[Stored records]
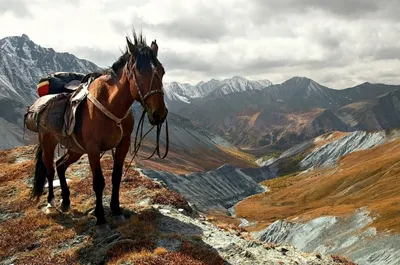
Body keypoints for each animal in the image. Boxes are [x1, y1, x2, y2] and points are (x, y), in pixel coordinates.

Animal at [30, 29, 167, 232]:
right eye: (139, 72)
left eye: (162, 71)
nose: (159, 114)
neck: (111, 104)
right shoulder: (93, 149)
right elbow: (98, 182)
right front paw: (101, 219)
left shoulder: (123, 144)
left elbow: (116, 177)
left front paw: (116, 211)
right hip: (49, 143)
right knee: (49, 168)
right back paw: (51, 204)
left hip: (76, 149)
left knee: (60, 165)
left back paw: (66, 200)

→ **PROBLEM**
A complete and exact copy of the records is required. Exclude the pictures.

→ **RESPONSE TO THIS EXERCISE**
Body keypoints for each animal in the image. Boxes are [x1, y1, x2, y2] and points are (x, y), in pixel coordinates.

Animal at [30, 29, 167, 232]:
right eye: (139, 72)
left eye: (162, 71)
nose: (159, 114)
neck: (111, 104)
right shoulder: (93, 149)
right elbow: (98, 182)
right front paw: (101, 219)
left shoulder: (123, 144)
left elbow: (116, 177)
left front paw: (116, 211)
right hip: (49, 143)
right knee: (49, 168)
right back paw: (51, 204)
left hip: (76, 149)
left knee: (60, 165)
left back paw: (66, 200)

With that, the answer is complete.